- INSTRUCTION:
Go through the records and extract every line with the word "added".

- INFORMATION SHOWN:
■ ■ ■ ■
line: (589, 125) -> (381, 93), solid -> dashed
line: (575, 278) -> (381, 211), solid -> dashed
■ ■ ■ ■
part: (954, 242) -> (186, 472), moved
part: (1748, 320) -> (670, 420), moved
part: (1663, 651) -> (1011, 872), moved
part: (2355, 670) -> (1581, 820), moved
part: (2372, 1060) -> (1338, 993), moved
■ ■ ■ ■
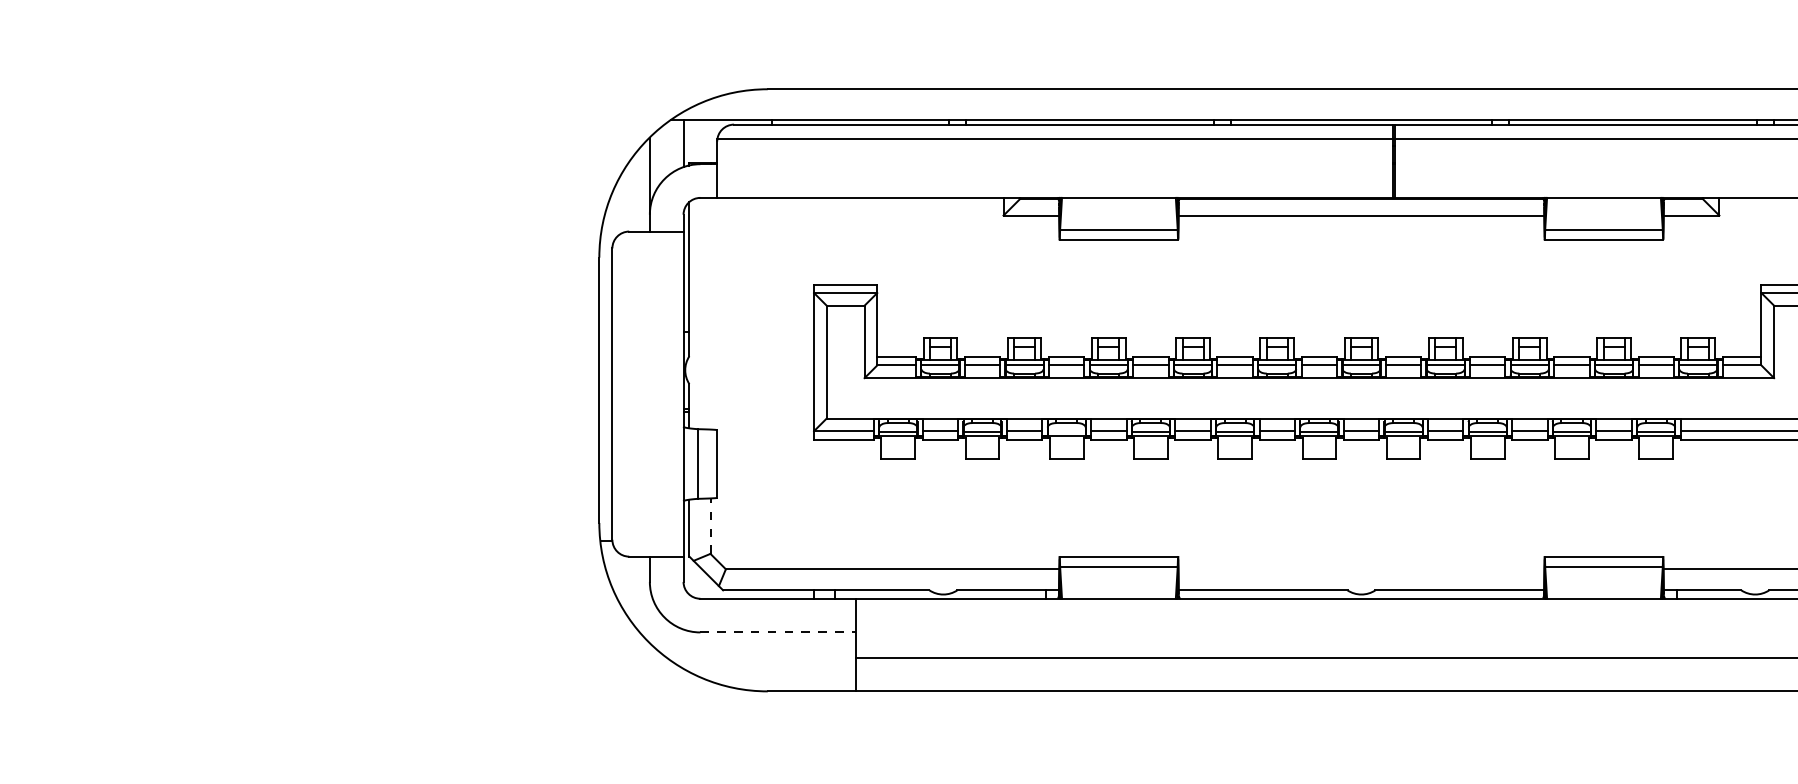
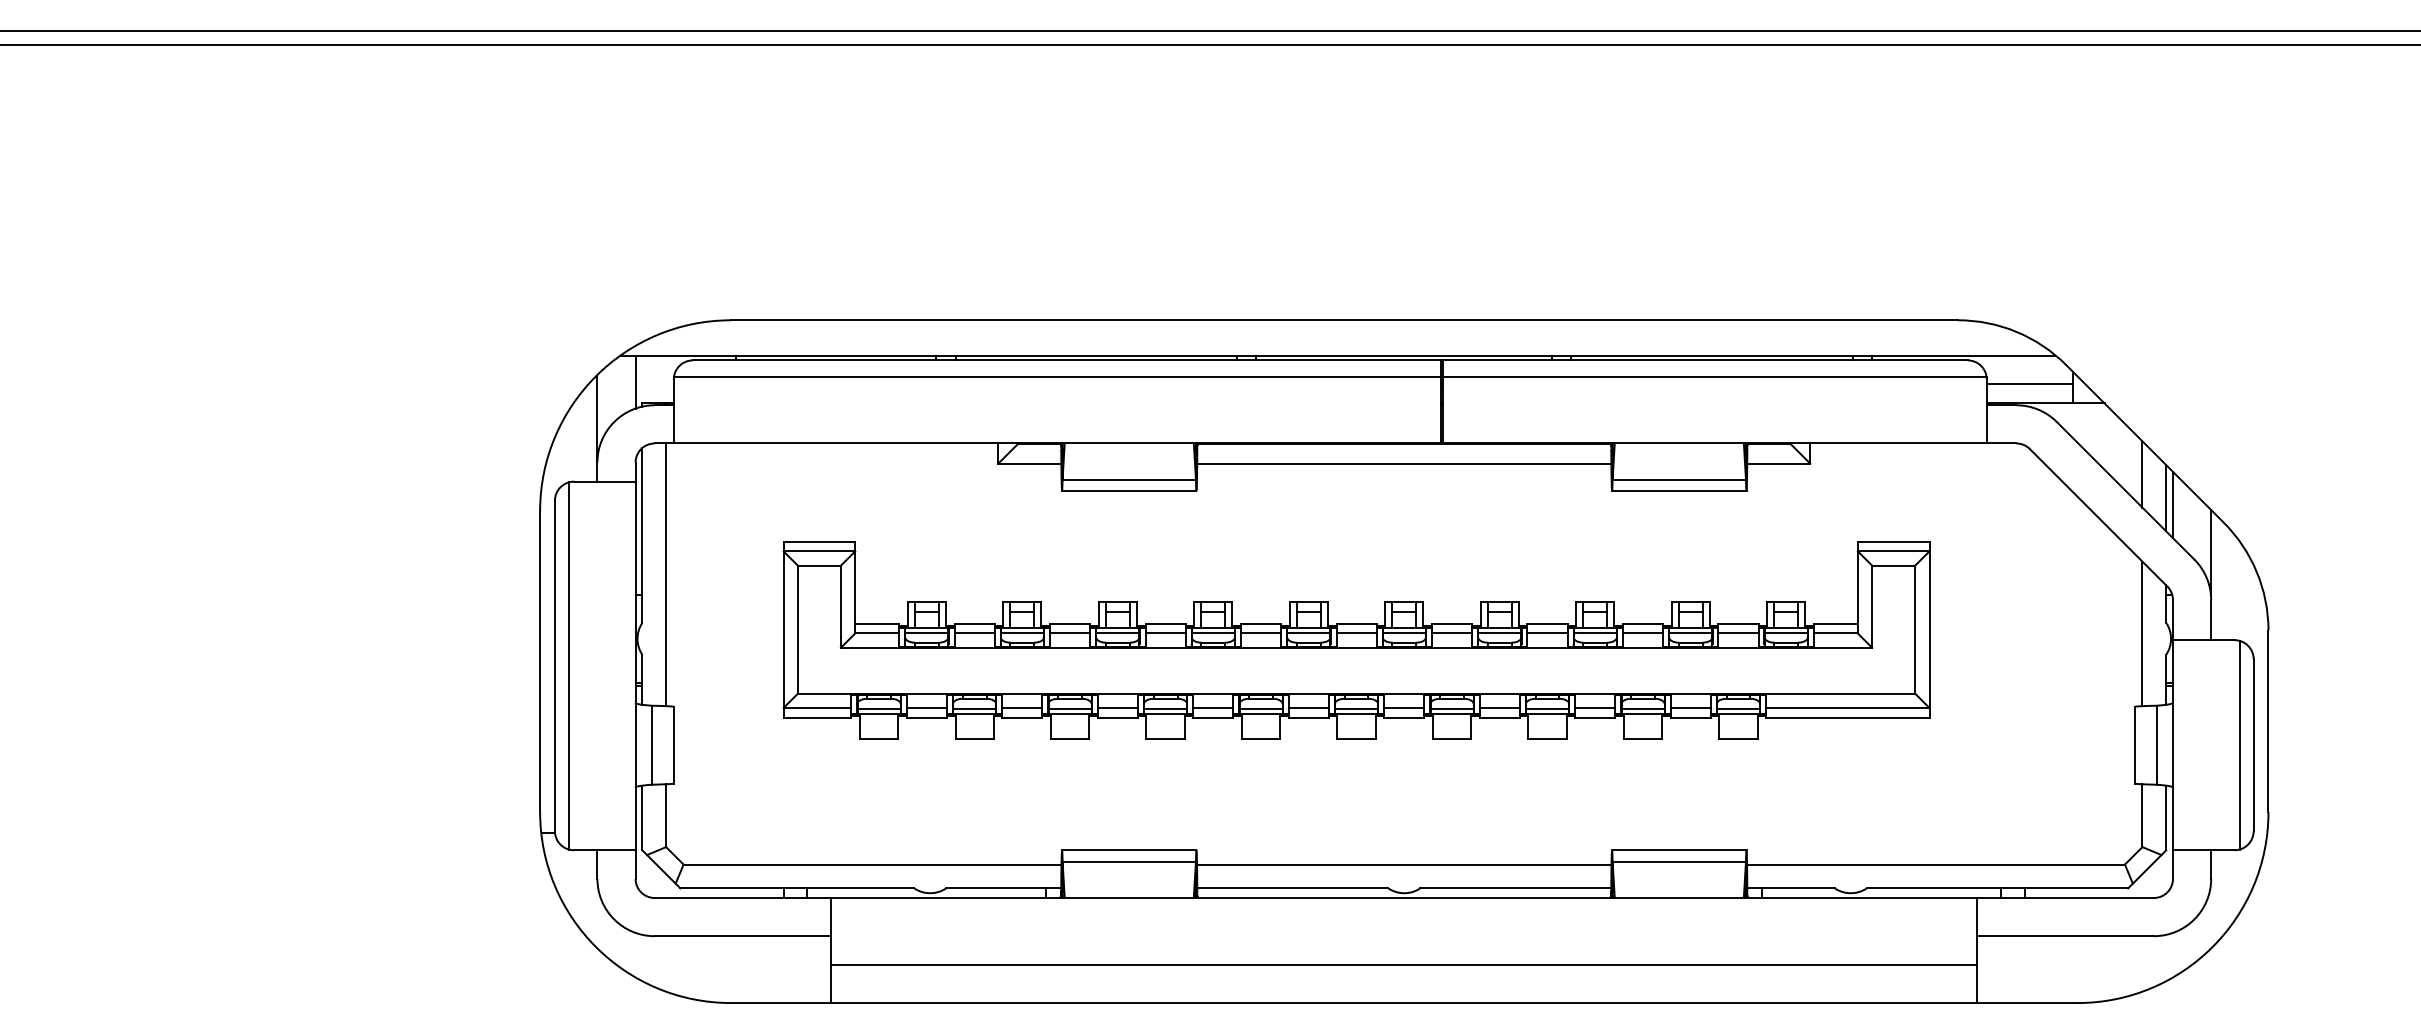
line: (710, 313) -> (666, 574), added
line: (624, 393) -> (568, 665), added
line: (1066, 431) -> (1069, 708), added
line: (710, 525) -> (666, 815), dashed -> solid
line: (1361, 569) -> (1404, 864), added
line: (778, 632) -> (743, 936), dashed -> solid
■ ■ ■ ■
- RESULT:
line: (710, 313) -> (666, 574), added
line: (624, 393) -> (568, 665), added
line: (1066, 431) -> (1069, 708), added
line: (1361, 569) -> (1404, 864), added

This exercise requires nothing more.